Par souci de préserver son image et sa réputation, l’université de Maurice serait une fois de plus « réticente » à rendre public son rapport d’audit. Ce document, prêt depuis octobre, dort toujours dans les tiroirs de la Tertiary Education Commission. Celle-ci, sollicitée à plusieurs reprises, a pour sa part déclaré qu’il sera « published shortly ». Les deux institutions se renvoient ainsi la balle quant à celle qui a la responsabilité de rendre public cet audit, dont le deuxième cycle a été complété par la TEC le 12 mai dernier.
La Tertiary Education Commission (TEC) le confirme : le rapport de l’audit de l’université de Maurice (UoM) est prêt depuis longtemps. Or, ce document n’a toujours pas été rendu public malgré la déclaration de la commission selon laquelle il le sera « shortly ». L’institution tertiaire serait toutefois « réticente » envers cette démarche.
Contrairement aux autres institutions tertiaires qui en 2005 avaient publié leur rapport d’audit sur leur site internet, l’UoM avait décidé de ne pas le faire pour des raisons de confidentialité. Ainsi, seul un résumé du rapport était disponible sur le site de la TEC. Compte tenu des relations conflictuelles et de la gestion au sein de l’université qui ont fait à plusieurs reprises polémique, l’on avance que le rapport de Quality Audit pourrait une fois de plus ne pas être en faveur de l’institution.
À un moment où le rapport du visiteur Dev Manraj est attendu, l’audit de l’UoM révèle toute son importance. Sollicitée par Le Mauricien sur l’éventualité de rendre public ce document, la TEC déclare : « It is current practice that Audit Reports be made public. However the Commission is not in a position to confirm the above. It will be more appropriate if you would kindly contact the University of Mauritius thereon. » Or, du côté de la direction de l’UoM, on se renvoie la balle et personne n’est en mesure de se prononcer sur la publication du rapport.
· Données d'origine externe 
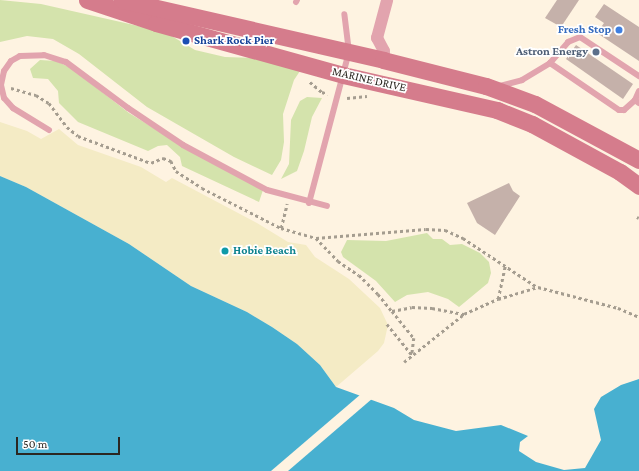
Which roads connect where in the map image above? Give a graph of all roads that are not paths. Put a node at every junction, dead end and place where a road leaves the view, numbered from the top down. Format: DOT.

Le Quality Audit de l’UoM s’est déroulé du 2 au 12 mai 2012. Les assesseurs se sont penchés sur des critères spécifiques : la culture de qualité au sein de l’université, son engagement pour une amélioration continue, l’évaluation des performances académiques et non académiques et le respect de ses engagements et de sa mission. Si l’audit 2005 saluait le progrès de l’établissement dans l’admission des étudiants – de 1 297 en 1988/1989 à 6 045 en 2003/2004 –, l’introduction de nouveaux programmes et les initiatives pour améliorer la qualité de l’éducation dispensée en ce qui concerne l’administration de l’institution, il fait ressortir plusieurs points à être pris en considération : « The body responsible for overall management of the University needs to play a more active role in setting directions for the University », la mise en place d’un système d’évaluation du personnel académique en vue d’encourager la performance, l’intégration de la Faculté d’agriculture en tant que département de la Faculté de science, l’utilisation optimale des ressources du SSR Medical Research Centre et la redéfinition du rôle du Virtual Centre for Innovative Learning Technologies et le Lifelong Learning Cluster. Plusieurs propositions avaient aussi été faites au sujet des exercices de promotion et du staff development.